— Start Excerpted data —

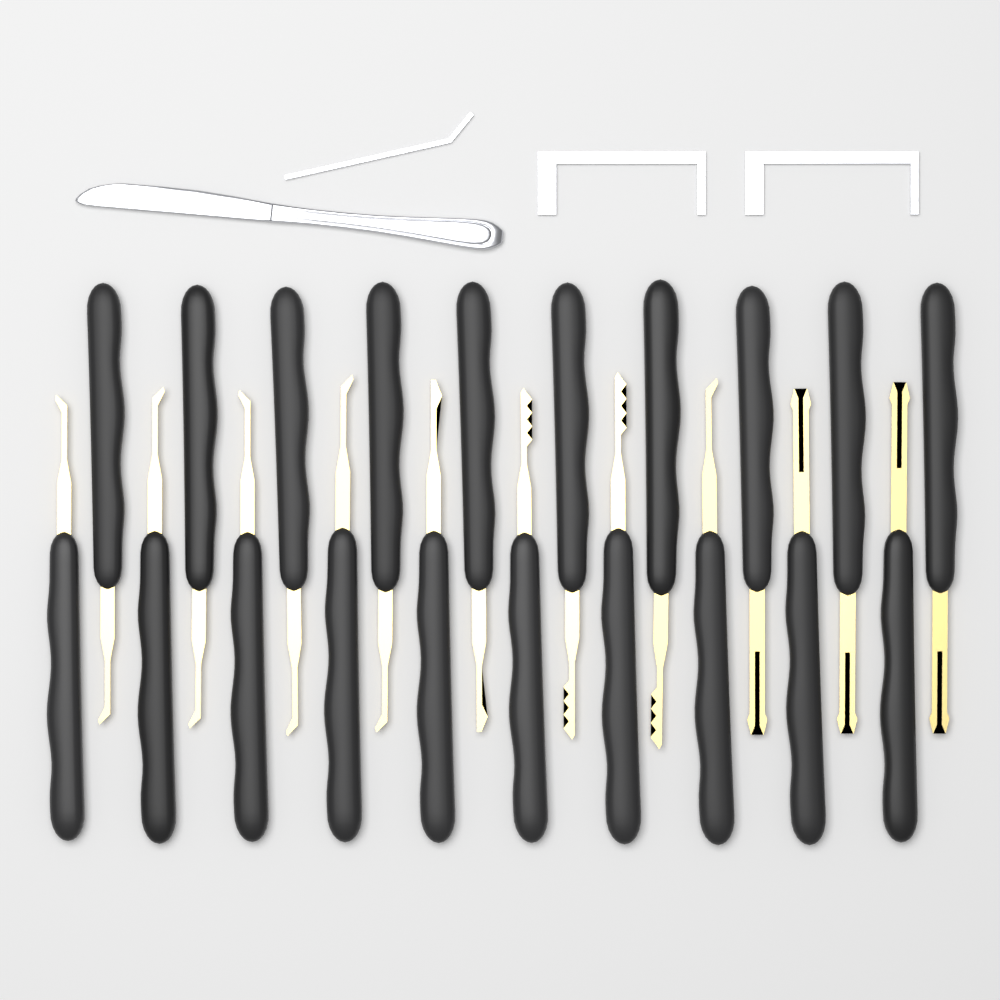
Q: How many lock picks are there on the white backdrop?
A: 20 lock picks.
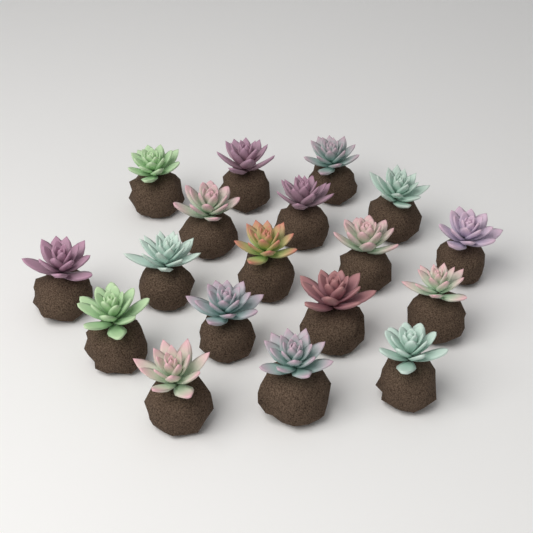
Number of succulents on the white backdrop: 18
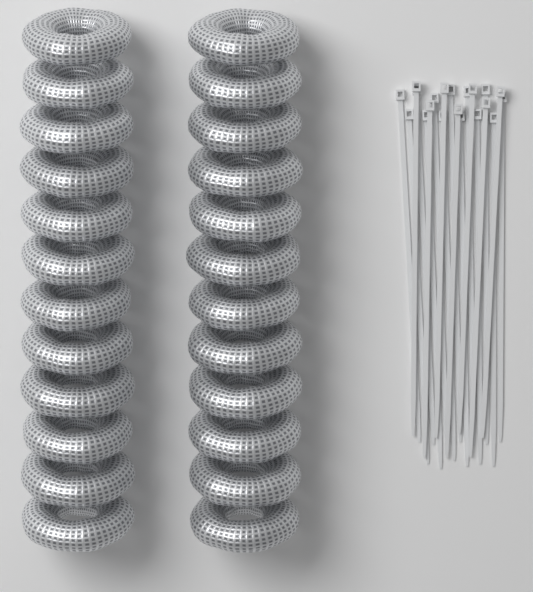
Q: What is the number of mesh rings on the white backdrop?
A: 24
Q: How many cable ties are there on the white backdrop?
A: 20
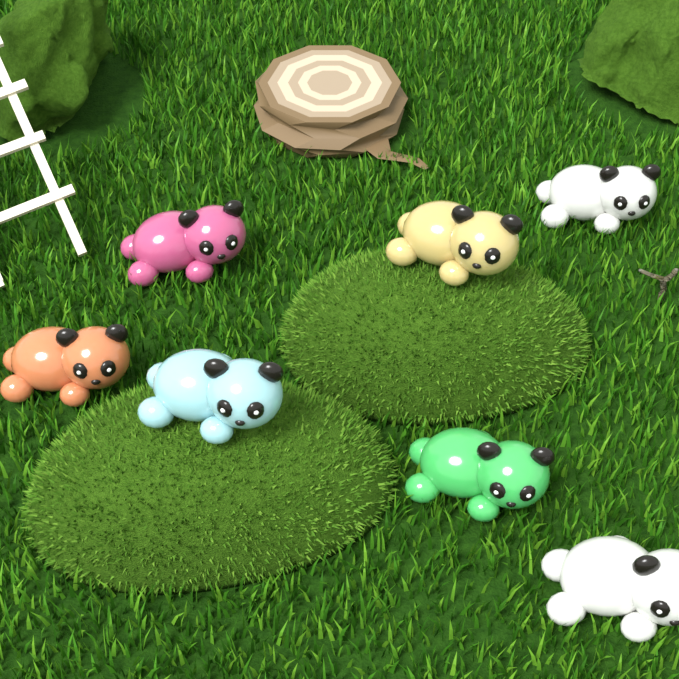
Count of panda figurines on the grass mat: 7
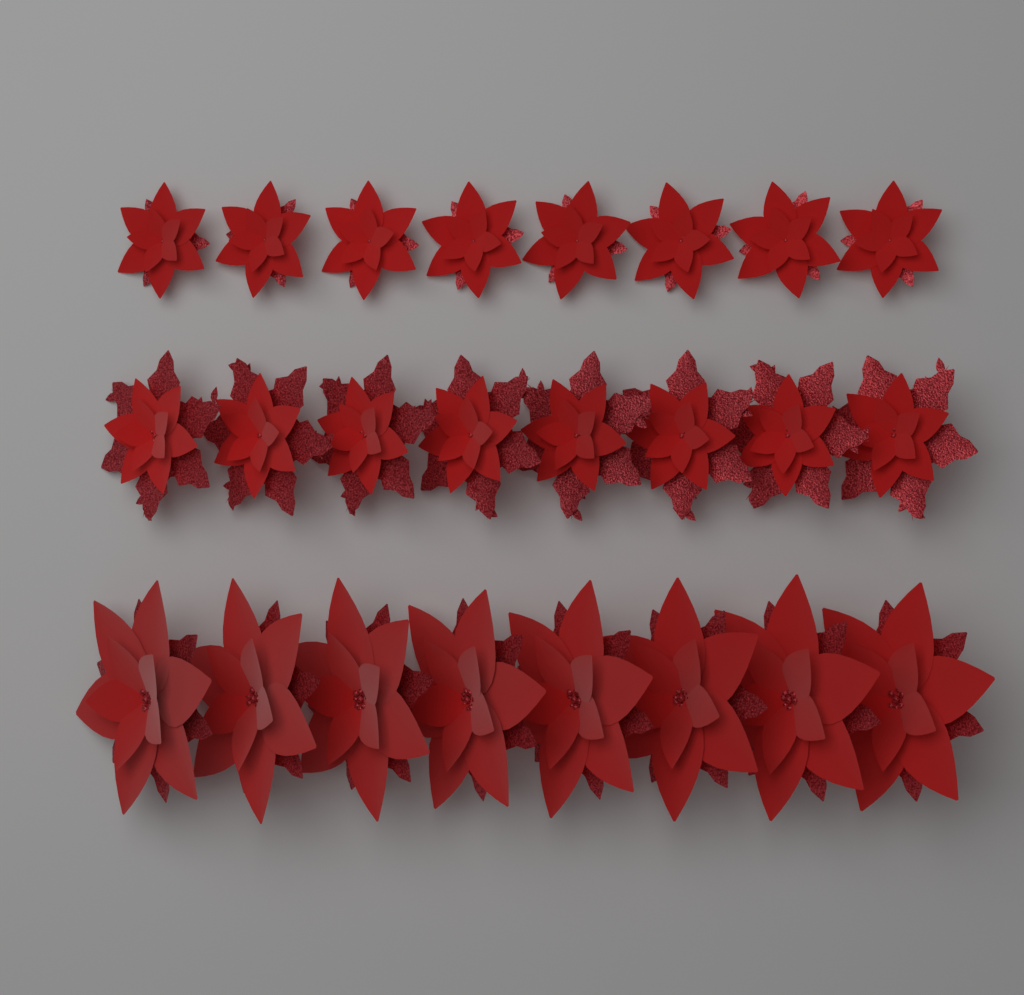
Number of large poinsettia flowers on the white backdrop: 8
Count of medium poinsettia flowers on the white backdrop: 8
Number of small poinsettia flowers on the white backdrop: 8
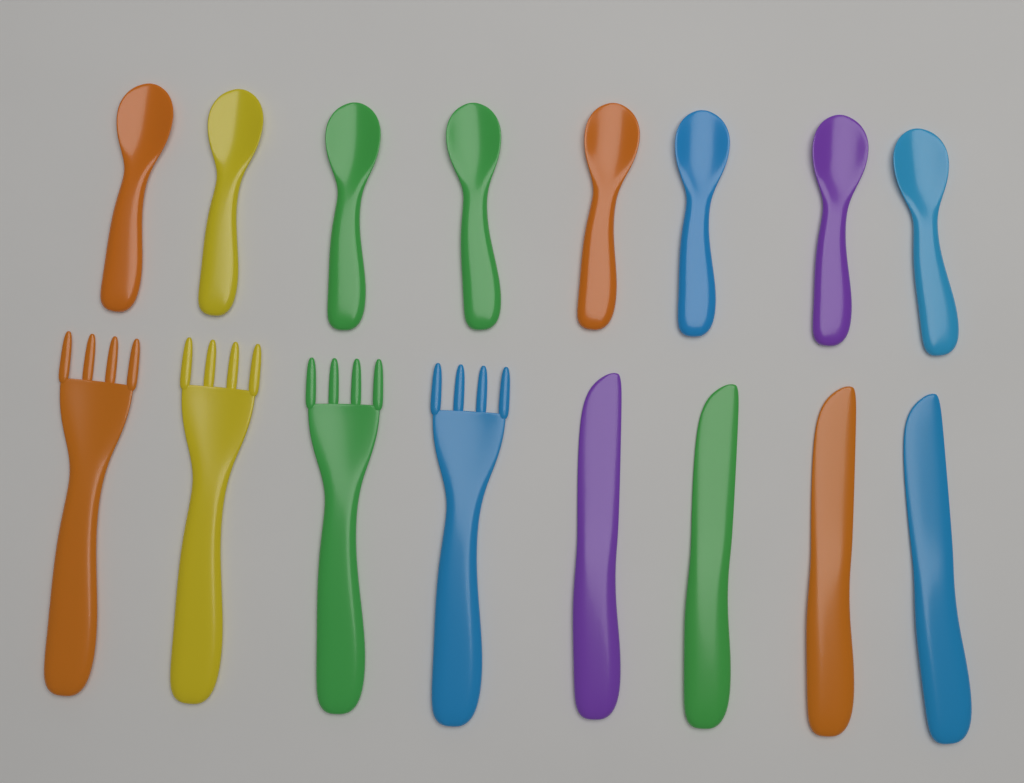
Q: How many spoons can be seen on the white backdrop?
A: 8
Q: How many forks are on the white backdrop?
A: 4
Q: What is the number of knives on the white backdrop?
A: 4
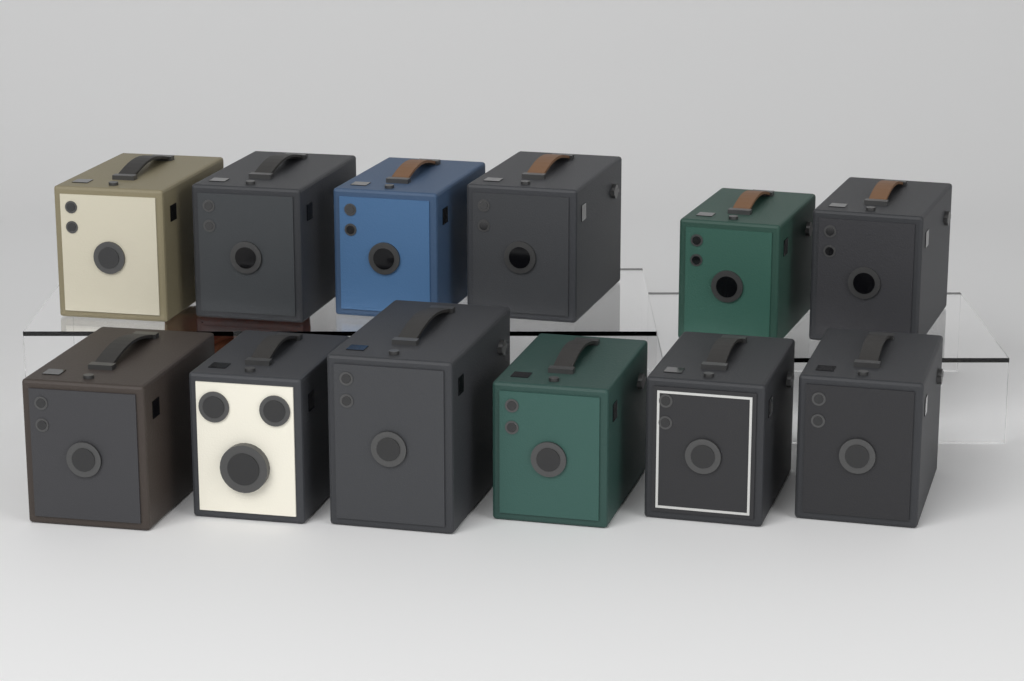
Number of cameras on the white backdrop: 12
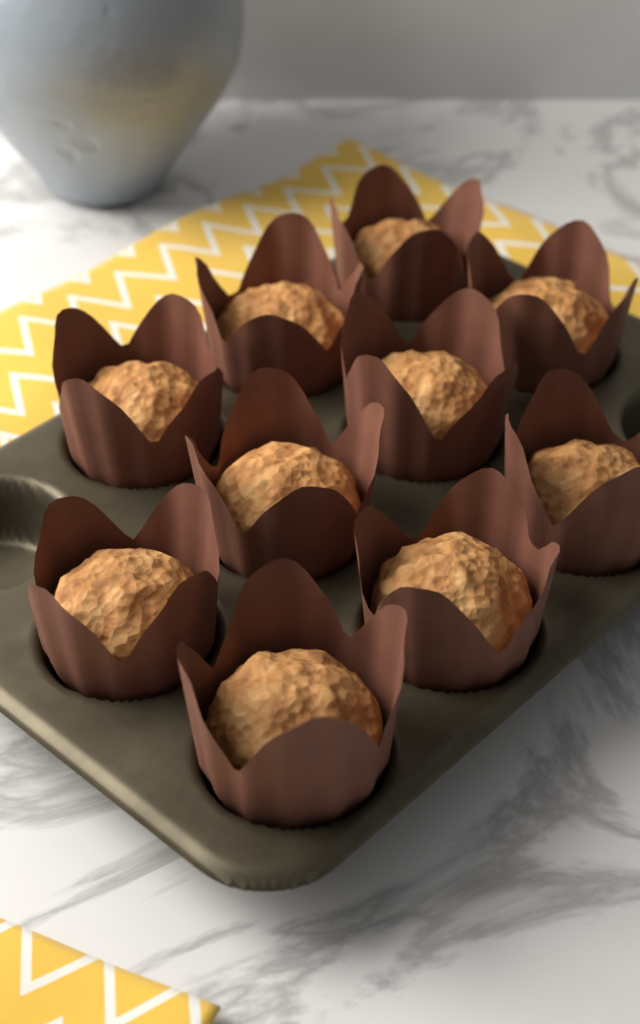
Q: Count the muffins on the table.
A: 10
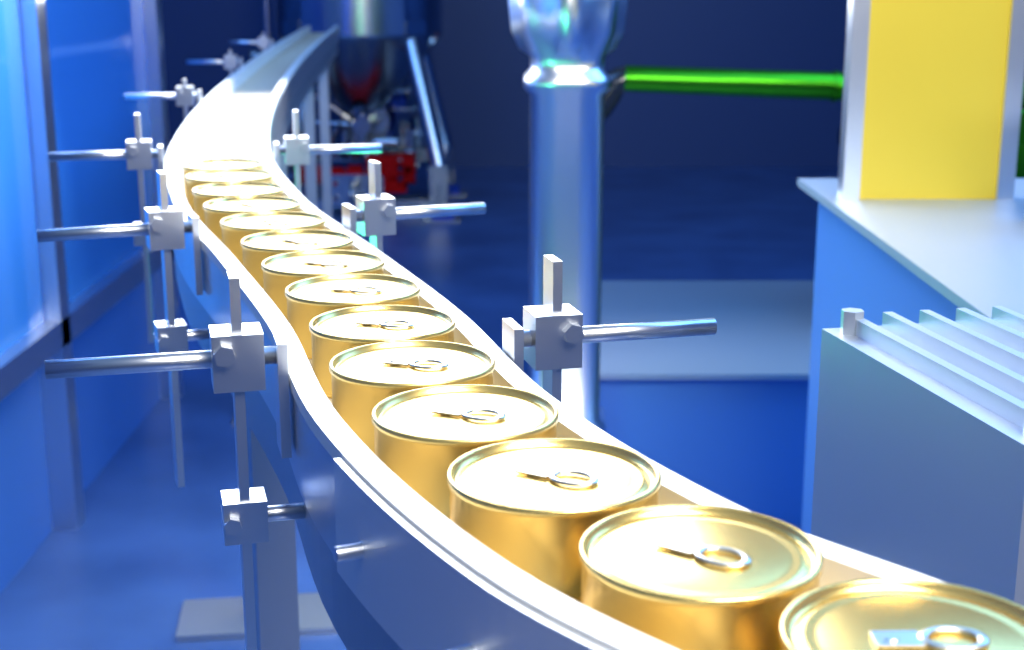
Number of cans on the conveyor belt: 14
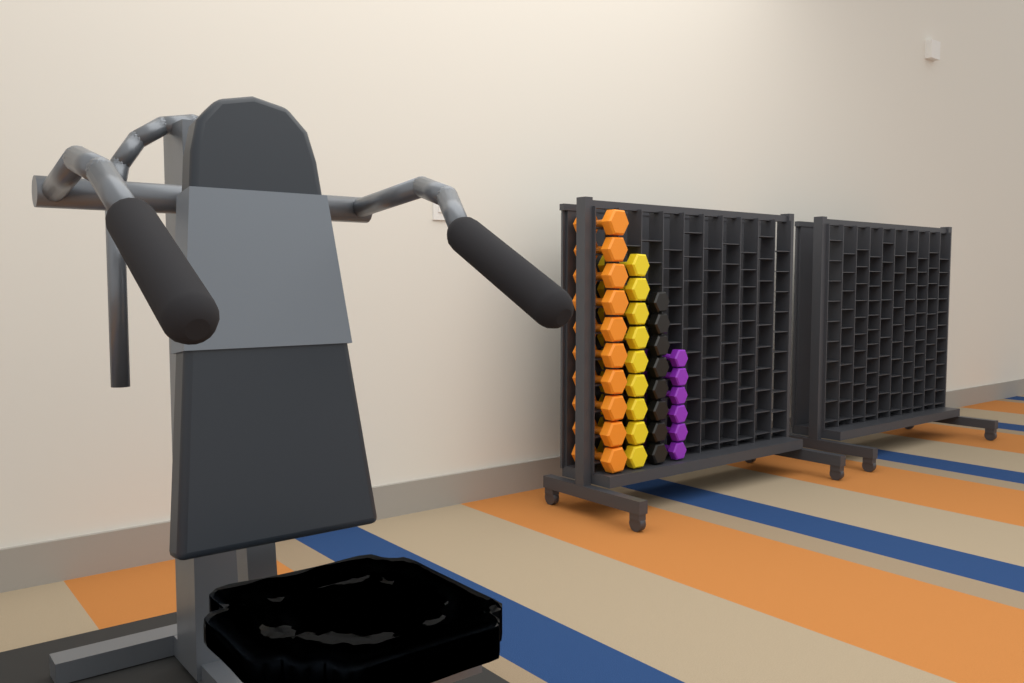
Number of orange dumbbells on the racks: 10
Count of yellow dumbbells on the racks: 9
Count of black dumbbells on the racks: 8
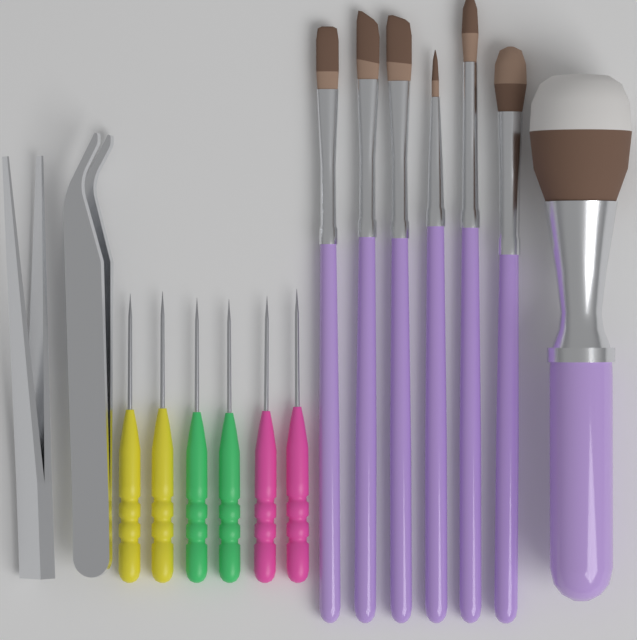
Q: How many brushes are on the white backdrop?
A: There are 7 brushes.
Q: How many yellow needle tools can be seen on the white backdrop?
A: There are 2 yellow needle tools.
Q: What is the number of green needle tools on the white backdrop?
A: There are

— End Excerpted data —

• _Task details_
Write out the records above again, substituting "plain background" for every "white backdrop" and keeping everything else the same. Leave out the pictures.

• _Reply to the task_
Q: How many lock picks are there on the plain background?
A: 20 lock picks.
Number of succulents on the plain background: 18
Q: What is the number of mesh rings on the plain background?
A: 24
Q: How many cable ties are there on the plain background?
A: 20
Count of panda figurines on the grass mat: 7
Number of large poinsettia flowers on the plain background: 8
Count of medium poinsettia flowers on the plain background: 8
Number of small poinsettia flowers on the plain background: 8
Q: How many spoons can be seen on the plain background?
A: 8
Q: How many forks are on the plain background?
A: 4
Q: What is the number of knives on the plain background?
A: 4
Number of cameras on the plain background: 12
Q: Count the muffins on the table.
A: 10
Number of cans on the conveyor belt: 14
Number of orange dumbbells on the racks: 10
Count of yellow dumbbells on the racks: 9
Count of black dumbbells on the racks: 8
Q: How many brushes are on the plain background?
A: There are 7 brushes.
Q: How many yellow needle tools can be seen on the plain background?
A: There are 2 yellow needle tools.
Q: What is the number of green needle tools on the plain background?
A: There are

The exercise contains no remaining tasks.